Sumac turkey-stuffed pittas
A vibrant dinner featuring subtly spiced sumac turkey meatballs paired with a sweet-and-sour slaw, served in toasted pittas with yogurt. This budget-friendly recipe is ready in just 25 minutes.
Ingredienser
- 300 g turkey mince
- 1 tsp sumac
- 1 tsp ground cumin
- 1 garlic clove crushed
- 1 lemon zested and juiced
- 1 tbsp olive oil
- 0.25 white cabbage finely sliced
- small bunch of mint leaves picked and chopped
- 0.5 red onion finely sliced
- 0.5 cucumber deseeded and chopped
- 3 tbsp pomegranate seeds
- 2 large pittas toasted (gluten-free (if needed))
- dairy-free natural yogurt to serve
Gör så här
Tip the mince, sumac, cumin, garlic and lemon zest into a bowl, season and combine using your hands.
Form the mixture into 10 small balls, about 30g each.

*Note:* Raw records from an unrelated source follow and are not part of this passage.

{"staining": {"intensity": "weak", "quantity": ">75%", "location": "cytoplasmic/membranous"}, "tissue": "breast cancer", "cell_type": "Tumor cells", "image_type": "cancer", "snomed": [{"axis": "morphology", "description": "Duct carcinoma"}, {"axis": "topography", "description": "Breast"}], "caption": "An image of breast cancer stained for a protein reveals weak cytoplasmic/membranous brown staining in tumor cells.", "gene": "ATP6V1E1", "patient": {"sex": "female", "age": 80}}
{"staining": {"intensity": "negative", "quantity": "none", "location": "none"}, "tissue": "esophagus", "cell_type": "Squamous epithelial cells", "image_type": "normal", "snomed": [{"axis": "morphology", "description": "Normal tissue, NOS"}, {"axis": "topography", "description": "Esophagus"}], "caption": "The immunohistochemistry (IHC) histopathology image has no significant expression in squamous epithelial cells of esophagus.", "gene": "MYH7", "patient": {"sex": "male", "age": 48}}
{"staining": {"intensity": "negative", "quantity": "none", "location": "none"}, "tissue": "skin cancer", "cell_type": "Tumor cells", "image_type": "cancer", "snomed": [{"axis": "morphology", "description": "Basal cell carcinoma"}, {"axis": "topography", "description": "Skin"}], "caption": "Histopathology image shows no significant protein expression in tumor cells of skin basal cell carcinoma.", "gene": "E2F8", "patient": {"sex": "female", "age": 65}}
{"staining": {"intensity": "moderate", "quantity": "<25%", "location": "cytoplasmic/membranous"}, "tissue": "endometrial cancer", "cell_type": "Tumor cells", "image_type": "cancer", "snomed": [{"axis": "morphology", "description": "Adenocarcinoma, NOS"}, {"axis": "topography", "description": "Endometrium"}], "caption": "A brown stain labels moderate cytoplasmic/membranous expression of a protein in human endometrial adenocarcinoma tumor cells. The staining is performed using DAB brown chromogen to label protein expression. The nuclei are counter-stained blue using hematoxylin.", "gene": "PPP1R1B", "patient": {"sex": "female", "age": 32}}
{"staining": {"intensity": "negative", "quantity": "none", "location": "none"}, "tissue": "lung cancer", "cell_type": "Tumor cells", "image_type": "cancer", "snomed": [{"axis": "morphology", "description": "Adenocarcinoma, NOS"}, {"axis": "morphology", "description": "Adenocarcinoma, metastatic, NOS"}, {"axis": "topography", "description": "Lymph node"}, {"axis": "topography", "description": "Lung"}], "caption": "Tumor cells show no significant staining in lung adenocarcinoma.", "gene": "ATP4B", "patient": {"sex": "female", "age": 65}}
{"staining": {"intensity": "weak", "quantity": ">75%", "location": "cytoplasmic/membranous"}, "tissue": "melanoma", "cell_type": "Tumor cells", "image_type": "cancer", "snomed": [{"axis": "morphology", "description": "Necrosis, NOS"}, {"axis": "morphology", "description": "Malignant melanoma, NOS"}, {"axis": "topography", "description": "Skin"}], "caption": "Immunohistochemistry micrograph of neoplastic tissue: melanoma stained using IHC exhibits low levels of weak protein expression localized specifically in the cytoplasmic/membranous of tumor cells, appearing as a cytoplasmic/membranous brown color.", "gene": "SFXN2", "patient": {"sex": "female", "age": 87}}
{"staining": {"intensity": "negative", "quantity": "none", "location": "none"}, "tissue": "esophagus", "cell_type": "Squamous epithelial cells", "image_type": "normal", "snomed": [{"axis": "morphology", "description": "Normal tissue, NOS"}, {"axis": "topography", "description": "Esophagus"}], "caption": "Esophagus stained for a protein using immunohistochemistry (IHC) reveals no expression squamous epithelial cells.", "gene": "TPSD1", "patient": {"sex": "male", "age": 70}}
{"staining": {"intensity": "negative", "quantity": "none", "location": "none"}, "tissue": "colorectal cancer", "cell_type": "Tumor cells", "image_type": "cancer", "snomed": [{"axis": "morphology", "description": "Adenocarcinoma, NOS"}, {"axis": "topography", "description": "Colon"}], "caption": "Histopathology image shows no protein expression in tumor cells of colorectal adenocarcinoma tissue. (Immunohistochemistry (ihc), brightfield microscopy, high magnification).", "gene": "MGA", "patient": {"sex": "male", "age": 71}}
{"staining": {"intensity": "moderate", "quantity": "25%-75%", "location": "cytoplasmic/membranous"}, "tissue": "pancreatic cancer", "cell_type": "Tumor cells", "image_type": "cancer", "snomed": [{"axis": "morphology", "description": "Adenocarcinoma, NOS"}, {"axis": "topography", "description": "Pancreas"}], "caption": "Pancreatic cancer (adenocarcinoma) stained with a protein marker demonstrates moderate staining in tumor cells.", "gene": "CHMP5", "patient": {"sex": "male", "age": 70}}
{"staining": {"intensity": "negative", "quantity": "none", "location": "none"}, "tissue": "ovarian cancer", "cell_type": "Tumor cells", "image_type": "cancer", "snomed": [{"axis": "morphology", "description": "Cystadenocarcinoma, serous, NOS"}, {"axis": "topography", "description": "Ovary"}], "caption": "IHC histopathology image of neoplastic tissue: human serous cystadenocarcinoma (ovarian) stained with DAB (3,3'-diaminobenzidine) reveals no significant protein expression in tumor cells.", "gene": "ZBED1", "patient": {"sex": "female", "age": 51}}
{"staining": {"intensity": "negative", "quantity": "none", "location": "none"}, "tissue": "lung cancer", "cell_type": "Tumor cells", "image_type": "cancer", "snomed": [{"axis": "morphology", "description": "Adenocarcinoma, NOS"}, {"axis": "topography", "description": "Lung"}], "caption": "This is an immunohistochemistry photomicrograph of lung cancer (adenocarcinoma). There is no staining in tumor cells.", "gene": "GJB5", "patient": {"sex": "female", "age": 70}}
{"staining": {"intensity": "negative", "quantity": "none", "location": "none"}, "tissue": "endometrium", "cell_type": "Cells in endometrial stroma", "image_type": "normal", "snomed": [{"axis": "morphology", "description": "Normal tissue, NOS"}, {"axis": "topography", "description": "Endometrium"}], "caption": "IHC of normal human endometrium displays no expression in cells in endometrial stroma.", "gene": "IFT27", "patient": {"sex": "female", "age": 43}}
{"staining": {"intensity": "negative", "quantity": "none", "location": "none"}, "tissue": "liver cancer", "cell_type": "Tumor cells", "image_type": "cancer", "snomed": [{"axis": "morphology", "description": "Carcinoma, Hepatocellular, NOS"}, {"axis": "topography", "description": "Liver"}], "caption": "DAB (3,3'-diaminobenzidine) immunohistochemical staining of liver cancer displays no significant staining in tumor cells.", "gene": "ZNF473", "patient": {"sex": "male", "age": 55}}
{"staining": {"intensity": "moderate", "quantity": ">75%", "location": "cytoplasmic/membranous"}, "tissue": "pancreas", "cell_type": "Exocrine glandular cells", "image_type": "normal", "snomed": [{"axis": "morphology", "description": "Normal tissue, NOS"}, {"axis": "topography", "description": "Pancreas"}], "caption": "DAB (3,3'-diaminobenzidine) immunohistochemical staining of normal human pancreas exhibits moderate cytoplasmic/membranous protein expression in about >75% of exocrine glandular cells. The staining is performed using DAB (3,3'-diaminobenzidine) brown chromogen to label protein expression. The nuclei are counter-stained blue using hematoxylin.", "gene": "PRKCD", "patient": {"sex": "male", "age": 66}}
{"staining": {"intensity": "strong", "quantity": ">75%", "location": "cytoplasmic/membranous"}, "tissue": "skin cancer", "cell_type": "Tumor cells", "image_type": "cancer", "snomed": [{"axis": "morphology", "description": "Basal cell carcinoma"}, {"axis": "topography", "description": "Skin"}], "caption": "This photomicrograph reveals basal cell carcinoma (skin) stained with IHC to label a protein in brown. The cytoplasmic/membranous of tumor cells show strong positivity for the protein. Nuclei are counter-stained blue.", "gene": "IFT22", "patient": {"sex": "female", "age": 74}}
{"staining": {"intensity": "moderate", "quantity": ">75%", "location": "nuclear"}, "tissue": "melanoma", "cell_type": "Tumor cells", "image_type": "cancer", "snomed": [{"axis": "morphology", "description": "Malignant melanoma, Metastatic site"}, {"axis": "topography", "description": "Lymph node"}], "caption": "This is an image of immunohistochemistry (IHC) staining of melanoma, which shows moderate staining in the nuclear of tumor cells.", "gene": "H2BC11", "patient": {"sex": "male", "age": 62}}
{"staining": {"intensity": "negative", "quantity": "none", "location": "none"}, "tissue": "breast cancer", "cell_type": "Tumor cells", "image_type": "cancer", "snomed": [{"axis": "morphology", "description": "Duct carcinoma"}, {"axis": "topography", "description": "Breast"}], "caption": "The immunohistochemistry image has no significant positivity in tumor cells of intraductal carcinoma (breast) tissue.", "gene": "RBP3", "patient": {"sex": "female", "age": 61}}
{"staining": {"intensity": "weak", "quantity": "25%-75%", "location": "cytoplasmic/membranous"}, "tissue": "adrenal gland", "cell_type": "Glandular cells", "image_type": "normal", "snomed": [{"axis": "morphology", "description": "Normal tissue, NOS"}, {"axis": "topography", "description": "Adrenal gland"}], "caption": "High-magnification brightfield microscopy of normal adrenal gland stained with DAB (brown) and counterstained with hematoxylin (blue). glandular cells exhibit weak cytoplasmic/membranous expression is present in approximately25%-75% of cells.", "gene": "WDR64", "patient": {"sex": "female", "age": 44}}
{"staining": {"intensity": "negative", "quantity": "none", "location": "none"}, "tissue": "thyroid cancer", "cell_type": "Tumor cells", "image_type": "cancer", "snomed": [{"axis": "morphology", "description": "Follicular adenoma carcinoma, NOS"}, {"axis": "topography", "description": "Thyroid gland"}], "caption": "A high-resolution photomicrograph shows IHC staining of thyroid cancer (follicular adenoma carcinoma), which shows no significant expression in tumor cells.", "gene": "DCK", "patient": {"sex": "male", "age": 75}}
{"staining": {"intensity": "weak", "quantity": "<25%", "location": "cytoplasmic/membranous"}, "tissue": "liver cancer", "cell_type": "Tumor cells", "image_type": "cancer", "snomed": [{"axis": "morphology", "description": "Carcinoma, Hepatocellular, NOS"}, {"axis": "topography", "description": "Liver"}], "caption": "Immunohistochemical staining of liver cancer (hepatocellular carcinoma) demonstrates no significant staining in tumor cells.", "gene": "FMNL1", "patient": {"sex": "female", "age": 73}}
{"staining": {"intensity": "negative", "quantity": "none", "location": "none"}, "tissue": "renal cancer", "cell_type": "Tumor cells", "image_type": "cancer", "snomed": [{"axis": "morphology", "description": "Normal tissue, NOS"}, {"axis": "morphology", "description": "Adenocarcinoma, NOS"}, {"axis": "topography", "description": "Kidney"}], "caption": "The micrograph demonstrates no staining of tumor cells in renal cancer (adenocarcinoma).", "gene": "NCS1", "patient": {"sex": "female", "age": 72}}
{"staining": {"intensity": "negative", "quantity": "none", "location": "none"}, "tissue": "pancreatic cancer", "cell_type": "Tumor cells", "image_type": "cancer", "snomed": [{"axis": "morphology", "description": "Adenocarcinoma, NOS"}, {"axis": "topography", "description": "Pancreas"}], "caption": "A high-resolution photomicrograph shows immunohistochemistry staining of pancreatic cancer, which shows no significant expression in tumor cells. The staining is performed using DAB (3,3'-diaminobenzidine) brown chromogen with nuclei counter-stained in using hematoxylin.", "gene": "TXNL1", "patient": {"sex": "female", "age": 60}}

Heat the oil in a pan over a medium heat and fry the balls for 8-10 mins, shaking the pan now and then until browned and cooked.
Alternatively, if using an air fryer, heat to 180C, brush the meatballs with oil and bake for 10-12 mins, turning halfway through.
Combine the cabbage, mint, onion, cucumber and pomegranate seeds with the lemon juice and season.
Stuff the slaw and meatballs into the pittas and serve with the yogurt.